The Verenigde Oostindische Compagnie (VOC), commonly known as the Dutch East India Company, has been described as the world’s first multinational company. The VOC’s trade reached across the Indian Ocean and stretched as far as Japan and China. The wealth this trade brought back to the Netherlands created what was termed ‘a golden age’ of prosperity for this small, newly independent country.
First expedition
The first Dutch expedition to the East Indies was organised by a consortium of nine Amsterdam businessmen. Armed with weapons supplied free of charge by the Dutch government who were anxious to see the venture succeed, four ships set sail in 1595. Three years later, the ships returned with pepper, nutmeg and mace, and the venture itself yielding a profit. By 1601, fourteen fleets had travelled to the East Indies, with profits of more than 400% made by some of the more successful expeditions. The Dutch were also discovering that, as Portugal had only limited naval strength in this region, they could offer improved trading terms or simply use their superior force with Asian kings and potentates.
The world’s first multinational
The greatest problem facing the Dutch was their own success. By 1601 the different East Indian companies formed by investors from different towns or regions in the Netherlands were beginning to compete seriously with each other and drive up prices. In 1602 a very original commercial institution was formed after lengthy negotiations by the Dutch Republic's central government: the Verenigde Oostindische Compagnie (VOC). Cities or provinces, which had sent out East Indian expeditions were granted a chamber or branch establishment amounting to six chambers in total. The VOC was given extraordinary independence from the Dutch federal government. It had a complete monopoly in the Far East and no independent Dutch merchants were allowed to operate there. The VOC had the right to set its own trade policies, conduct its own negotiations with foreign rulers, acquire and govern land in Asia, build its own fortified bases, raise its own military forces and wage wars. Control of the VOC was given to a board called Heeren XVII or Gentlemen Seventeen who were representatives of the different chambers. While the city of Amsterdam was the greatest contributor to the VOC, concern from other cities that it would become too powerful, meant it received only eight of 17 places on the board, giving other chambers the majority.
Expelling the Portuguese
In 1604, the VOC sent out a heavily armed fleet of 13 merchantmen to conquer Portuguese-held spice islands in the Moluccas, establish bases, and secure most of the world's trade in nutmeg, mace, and cloves. The new, powerful and extremely-well financed VOC quickly became the dominant force in the Far East. The VOC’s policy was neatly summed up by one company officer who went on to become the Governor-General in the Far East:
‘…we cannot carry trade without war nor war without trade.’

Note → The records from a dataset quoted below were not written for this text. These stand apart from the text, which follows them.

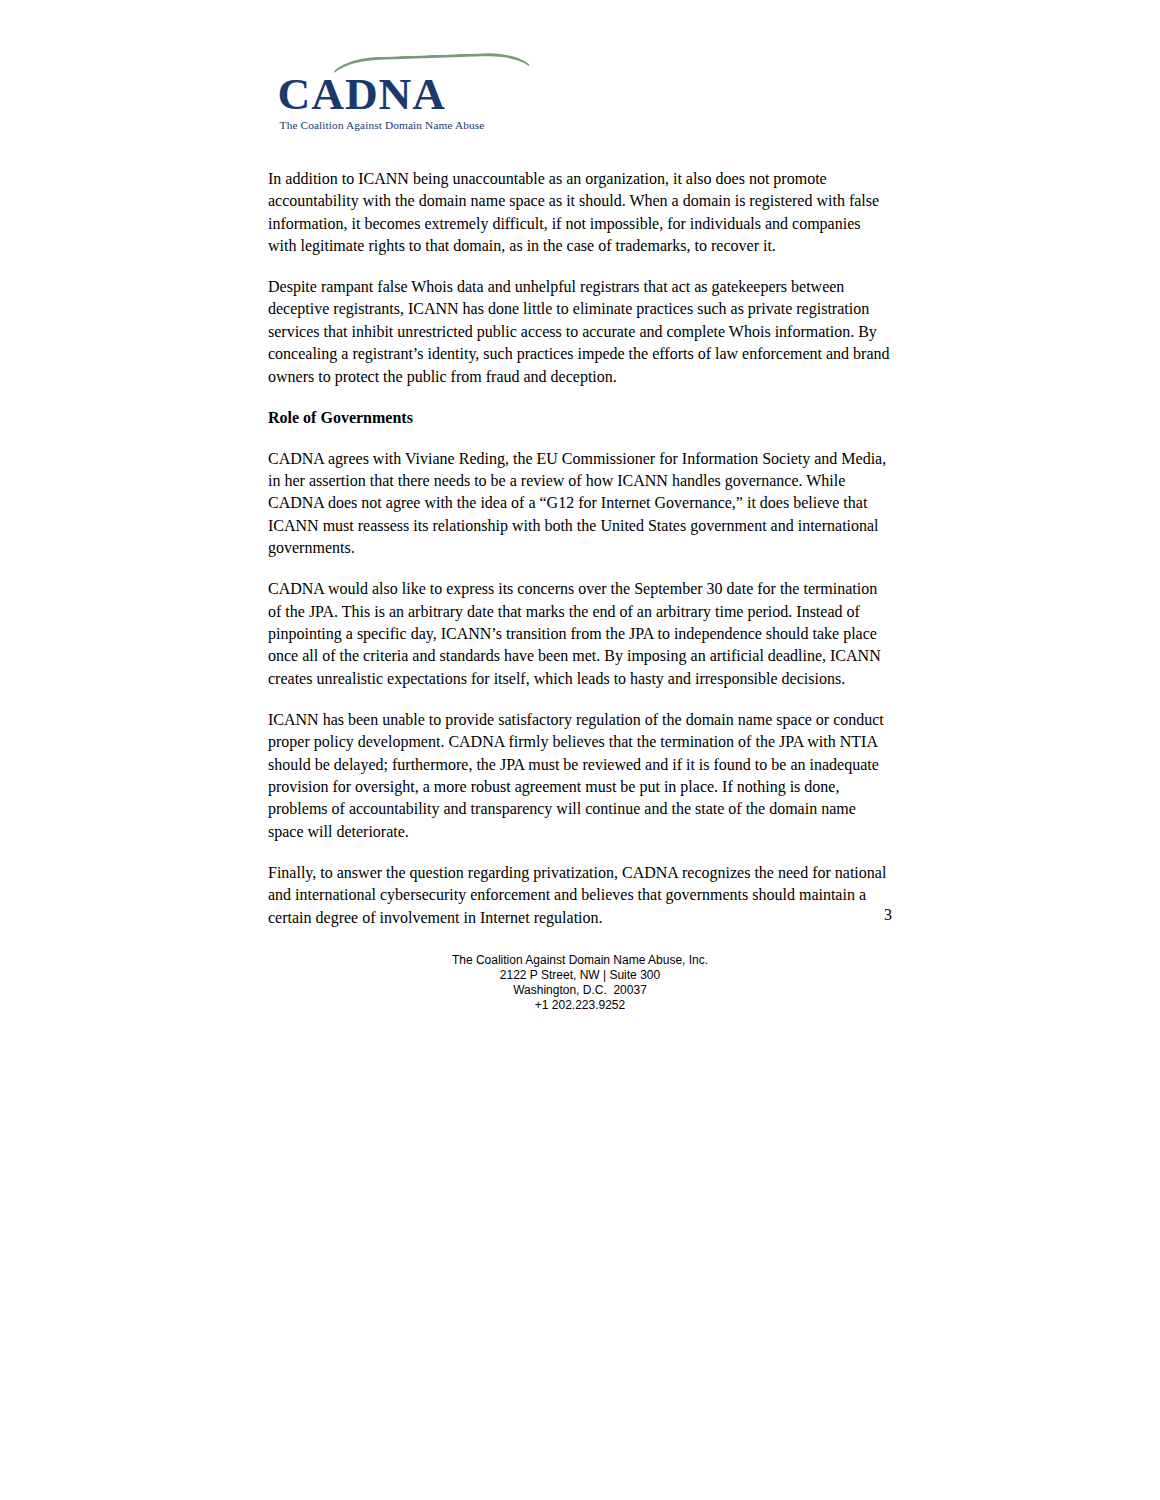CADNA
The Coalition Against Domain Name Abuse
In addition to ICANN being unaccountable as an organization, it also does not promote accountability with the domain name space as it should. When a domain is registered with false information, it becomes extremely difficult, if not impossible, for individuals and companies with legitimate rights to that domain, as in the case of trademarks, to recover it.
Despite rampant false Whois data and unhelpful registrars that act as gatekeepers between deceptive registrants, ICANN has done little to eliminate practices such as private registration services that inhibit unrestricted public access to accurate and complete Whois information. By concealing a registrant’s identity, such practices impede the efforts of law enforcement and brand owners to protect the public from fraud and deception.
Role of Governments
CADNA agrees with Viviane Reding, the EU Commissioner for Information Society and Media, in her assertion that there needs to be a review of how ICANN handles governance. While CADNA does not agree with the idea of a “G12 for Internet Governance,” it does believe that ICANN must reassess its relationship with both the United States government and international governments.
CADNA would also like to express its concerns over the September 30 date for the termination of the JPA. This is an arbitrary date that marks the end of an arbitrary time period. Instead of pinpointing a specific day, ICANN’s transition from the JPA to independence should take place once all of the criteria and standards have been met. By imposing an artificial deadline, ICANN creates unrealistic expectations for itself, which leads to hasty and irresponsible decisions.
ICANN has been unable to provide satisfactory regulation of the domain name space or conduct proper policy development. CADNA firmly believes that the termination of the JPA with NTIA should be delayed; furthermore, the JPA must be reviewed and if it is found to be an inadequate provision for oversight, a more robust agreement must be put in place. If nothing is done, problems of accountability and transparency will continue and the state of the domain name space will deteriorate.
Finally, to answer the question regarding privatization, CADNA recognizes the need for national and international cybersecurity enforcement and believes that governments should maintain a certain degree of involvement in Internet regulation.
3
The Coalition Against Domain Name Abuse, Inc.
2122 P Street, NW | Suite 300
Washington, D.C. 20037
+1 202.223.9252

Governor-General Jan Pieterszoon Coen, the VOC's de facto chief executive [in the East Indies], to the Heeren XVII, the VOC's board of directors [in the Dutch Republic] (1614)
A bloody legacy
The VOC was responsible for a series of massacres of Indigenous peoples of the East Indies, under the direction of the Heeren XVII and led by Coen - particularly in Banda (1621) and Ambon (1623). Breaches of the nutmeg and mace trade monopoly were used as the excuse to massacre and displace most of the population. The VOC also took part in slavery and slave trading during its two hundred years of activity, taking people from East Africa, Madagascar and the Mascarene Islands (Mauritius and Réunion), the Indian subcontinent and southeast Asia. Laurens Real, the Governor-General in the East Indies (1615-1619), introduced slave labour into the nutmeg plantations on Ambon while his successor, Coen, introduced slave labour to the rest of the VOC settlements in the East Indies. By the time Jan van Riebeeck settled in the Cape in 1652, slavery was a long-established way of obtaining labour for the VOC.
Expansion and decline
The VOC rapidly expanded and constructed a maritime empire. Controlling coastal areas like the Cape in Southern Africa and avoiding unrest inland was necessary for uninterrupted trade. Eventually, the VOC were able to control the Spice Islands with the exception of a few British outposts. Unlike other trading companies, the VOC set up an intra-Asiatic trade network. Although it was unsuccessful in fully eliminating its competition, the VOC was the only company permitted to trade with Japan. During its existence, the VOC imported more goods and sent more ships to Asia than all other European trade companies combined. It was declared bankrupt and nationalised in 1798 after decades of financial problems, partially due to the wars with England.